Jakarta, (Metro Indonesia) – Resesi tengah menjadi isu menakutkan di berbagai belahan dunia. Dampaknya pun cukup besar ke pasar finansial. Wall Street sebagai kiblat bursa saham dunia ambrol, begitu juga dengan mata uang selain dolar Amerika Serikat (AS).
Melansir data Refinitiv, indeks S&P 500 sepanjang tahun ini sudah jeblok lebih dari 25%, dan berada di level terendah sejak akhir 2020.
Sementara itu indeks dolar AS melesat sekitar 17% dan berada di level tertinggi dalam 20 tahun terakhir. Meroketnya indeks dolar AS tersebut menjadi indikasi mata uang lainnya rontok.
Ketika resesi misalnya, tingkat pengangguran akan tinggi tetapi inflasi rendah. Sebab, ketika banyak warga yang menganggur maka konsumsi rumah tangga akan menurun, demand pull inflation pun rendah.
Pasar tenaga kerja saat ini masih terlihat kuat, bahkan di beberapa negara seperti Australia justru mengalami kelangkaan tenaga kerja.
Stagflasi lebih sulit “disembuhkan” ketimbang resesi. Sebab, para pembuat kebijakan harus bisa menyeimbangkan antara inflasi dan pasar tenaga kerja.
Ketika inflasi tinggi maka suku bunga akan dikerek naik, tetapi risikonya pasar tenaga akan melemah dan tingkat pengangguran meningkat.
Sebaliknya, saat tingkat pengangguran tinggi yang dibutuhkan adalah suku bunga rendah, tetapi risikonya inflasi akan meningkat.
Yang menarik, “obat” stagflasi yang paling mujarab adalah resesi.
“Satu-satunya obat untuk stagflasi adalah resesi,” kata David Wilcox, ekonom senior di Perterson Institute for International Economics, sebagimana dilansir The Washington Post, awal Juni lalu seperti dikutip dari CNBC Indonesia.
Ketika resesi terjadi permintaan juga akan melambat dan perlahan-lahan menurunkan inflasi.
Negara-negara Barat kini menjadi yang paling berisiko mengalami stagflasi. Inflasi di Amerika Serikat (AS) dan Ingggris berada di level tertinggi dalam 40 tahun terakhir.
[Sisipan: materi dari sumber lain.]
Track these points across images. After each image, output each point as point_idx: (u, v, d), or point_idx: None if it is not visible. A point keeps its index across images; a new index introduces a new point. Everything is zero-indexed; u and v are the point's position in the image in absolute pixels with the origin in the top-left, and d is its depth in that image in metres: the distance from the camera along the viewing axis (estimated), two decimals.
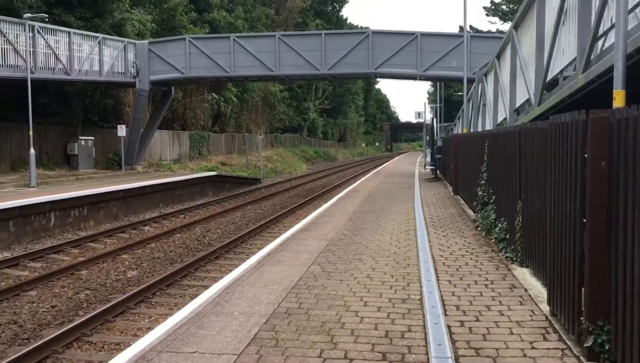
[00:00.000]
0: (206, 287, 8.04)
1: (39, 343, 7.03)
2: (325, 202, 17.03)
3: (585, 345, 4.30)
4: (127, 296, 9.12)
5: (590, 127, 4.22)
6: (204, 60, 25.90)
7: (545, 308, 5.56)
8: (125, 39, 26.21)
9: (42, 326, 8.15)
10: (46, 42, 21.14)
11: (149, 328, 7.23)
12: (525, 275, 6.92)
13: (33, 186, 18.45)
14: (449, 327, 5.15)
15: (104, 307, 8.51)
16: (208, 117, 40.67)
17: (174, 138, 35.37)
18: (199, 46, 25.95)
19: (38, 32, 20.56)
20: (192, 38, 26.53)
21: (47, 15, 20.95)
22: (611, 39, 5.94)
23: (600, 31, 6.09)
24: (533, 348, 4.63)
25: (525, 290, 6.32)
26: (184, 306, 6.22)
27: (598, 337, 4.19)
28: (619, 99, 4.93)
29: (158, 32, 32.89)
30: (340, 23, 77.11)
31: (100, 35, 24.22)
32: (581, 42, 6.52)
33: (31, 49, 20.11)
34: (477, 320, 5.34)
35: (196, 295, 7.40)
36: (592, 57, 6.30)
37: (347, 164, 58.55)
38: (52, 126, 25.11)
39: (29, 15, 19.27)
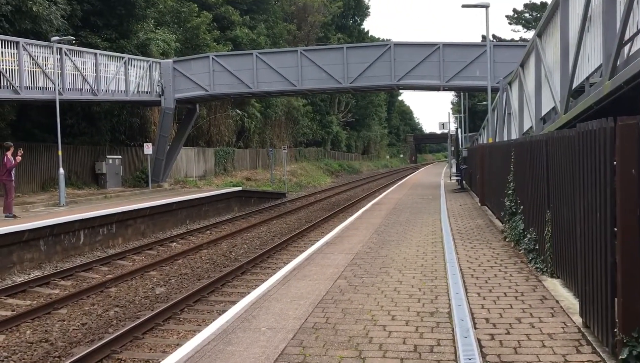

Di Zona Euro, yang terdiri dari 19 negara, inflasi bahkan mencatat rekor tertinggi sepanjang masa.
Inflasi yang tinggi juga melanda belahan bumi lainnya. Australia misalnya, kemudian Singapura.
Di Indonesia sejauh ini inflasi mulai merangkak naik meski bisa dikatakan masih terkendali. Namun, patut menjadi perhatian bagaimana perkembangan inflasi ke depannya, apalagi setelah kenaikan harga bahan bakar minyak (BBM) subsidi.
Selain itu, bank sentral AS (The Fed) dan beberapa bank sentral lainnya pada akhir tahun lalu melihat inflasi tinggi hanya bersifat sementara, sehingga menunda pengetatan moneter guna meredam inflasi. Alhasil, inflasi malah terus meroket.